Now in her 12th month of Vivitrol treatment– including weekly meetings, monthly shots and avoiding people she knows who still uses– Clark says she no longer desires to use, crediting her sobriety, in large part, to Vivitrol.

“I feel like it’s a miracle drug, I honestly do. I never thought [sobriety] would be possible,” she says. “I’ve tried everything. I’ve done the methadone clinic, I’ve done the Suboxone. The Vivitrol is the only thing that has worked for me.”

Leach and Clark aren’t merely supporters of Vivitrol, but also avid opposers of Suboxone.

“They need to take Suboxone off the market,” Leach says, arguing that the effects don’t help recovering addicts shake the high.

“What’s the sense in taking something if you’re going to feel the same way as when you was using the heroin?” Leach argues. “I mean if you’re going to feel the same way you might as well just use the heroin. It’s the same thing.”

Ford and Gay stand by their Suboxone prescriptions, though, despite its problems.

“There’s a problem with diversion, there absolutely is,” Ford admits. “But in a program that’s run well, you try to watch for that.”

Gay says the way to watch for diversion is through regular drug screens and pill audits. Leach said the vision of a standard outpatient procedure just isn’t happening.
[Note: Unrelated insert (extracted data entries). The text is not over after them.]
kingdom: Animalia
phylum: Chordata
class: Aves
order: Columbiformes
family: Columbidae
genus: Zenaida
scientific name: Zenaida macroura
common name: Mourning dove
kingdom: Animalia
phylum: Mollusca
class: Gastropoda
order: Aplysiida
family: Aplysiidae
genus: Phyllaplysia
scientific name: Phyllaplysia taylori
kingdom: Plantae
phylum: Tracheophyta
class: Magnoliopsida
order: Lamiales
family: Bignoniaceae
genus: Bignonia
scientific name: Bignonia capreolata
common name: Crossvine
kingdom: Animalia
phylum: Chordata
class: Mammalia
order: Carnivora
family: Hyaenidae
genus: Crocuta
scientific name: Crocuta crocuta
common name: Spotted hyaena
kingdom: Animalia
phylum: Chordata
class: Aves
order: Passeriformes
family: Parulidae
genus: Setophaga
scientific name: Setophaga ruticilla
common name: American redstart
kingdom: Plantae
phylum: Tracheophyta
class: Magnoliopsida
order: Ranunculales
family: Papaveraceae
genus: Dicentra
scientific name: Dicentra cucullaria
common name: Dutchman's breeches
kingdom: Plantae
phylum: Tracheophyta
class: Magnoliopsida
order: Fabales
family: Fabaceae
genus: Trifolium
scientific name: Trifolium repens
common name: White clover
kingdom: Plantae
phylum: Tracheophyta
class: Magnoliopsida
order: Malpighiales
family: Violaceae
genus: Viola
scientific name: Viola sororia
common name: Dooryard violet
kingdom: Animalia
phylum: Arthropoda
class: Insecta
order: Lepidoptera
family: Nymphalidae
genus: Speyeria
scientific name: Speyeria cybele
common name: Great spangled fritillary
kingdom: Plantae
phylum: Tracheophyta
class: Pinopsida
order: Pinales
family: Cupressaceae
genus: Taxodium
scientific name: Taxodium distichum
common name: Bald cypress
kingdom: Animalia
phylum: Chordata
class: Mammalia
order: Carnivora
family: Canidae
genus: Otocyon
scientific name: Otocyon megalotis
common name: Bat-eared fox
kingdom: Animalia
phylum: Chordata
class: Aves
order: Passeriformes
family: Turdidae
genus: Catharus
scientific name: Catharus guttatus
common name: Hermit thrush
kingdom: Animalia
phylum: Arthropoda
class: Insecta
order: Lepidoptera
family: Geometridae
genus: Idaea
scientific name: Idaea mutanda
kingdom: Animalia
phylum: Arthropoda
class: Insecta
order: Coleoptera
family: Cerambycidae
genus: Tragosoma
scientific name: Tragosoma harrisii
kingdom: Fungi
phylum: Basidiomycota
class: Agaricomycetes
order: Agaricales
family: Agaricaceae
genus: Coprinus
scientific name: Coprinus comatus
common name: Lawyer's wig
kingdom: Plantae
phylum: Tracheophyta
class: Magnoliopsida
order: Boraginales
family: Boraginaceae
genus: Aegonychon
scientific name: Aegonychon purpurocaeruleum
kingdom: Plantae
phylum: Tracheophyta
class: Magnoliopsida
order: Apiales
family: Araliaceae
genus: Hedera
“The only reason [Suboxone works through HRS] is because they’re using it the way they’re supposed to. So it’s lasting the whole time,” he says. “If they take one extra dose, then the whole thing’s screwed up. And then they’re sick. And then, just, I don’t know. It’s pointless.

Regardless of the medicine prescribed, though, both law enforcement and physicians agree it’s a multi-part process.

“If you don’t go to counseling, it doesn’t work,” Blackburn says. “Regardless of what you’re doing.”

Gay says the counseling and behavioral therapy is crucial to breaking down the denial of addiction.

“You start looking at the specific factors that contribute to that addiction,” he said. “For example, we have many clients who’ve had trauma in their past. So that trauma may contribute to their desire to use drugs. They can also have other psychological conditions– depression, anxiety disorders, stuff like that.”

A March 2016 study by the New England Journal of Medicine did find that Vivitrol was “associated with a rate of opioid relapse that was lower than that with usual treatment.”

That usual treatment consisted solely of “brief counseling and referrals for community treatment programs,” though, sans any MAT requirement.

While Dr. Gay and Dr. Ford continue to administer Suboxone, Blackburn says the Prosecutor’s office is not open to reinforcing the old program.

“We do not see suboxone as being successful, he said. “And we are the ones who enforce the laws of the land.”

Kaitlyn Roman contributed to this report.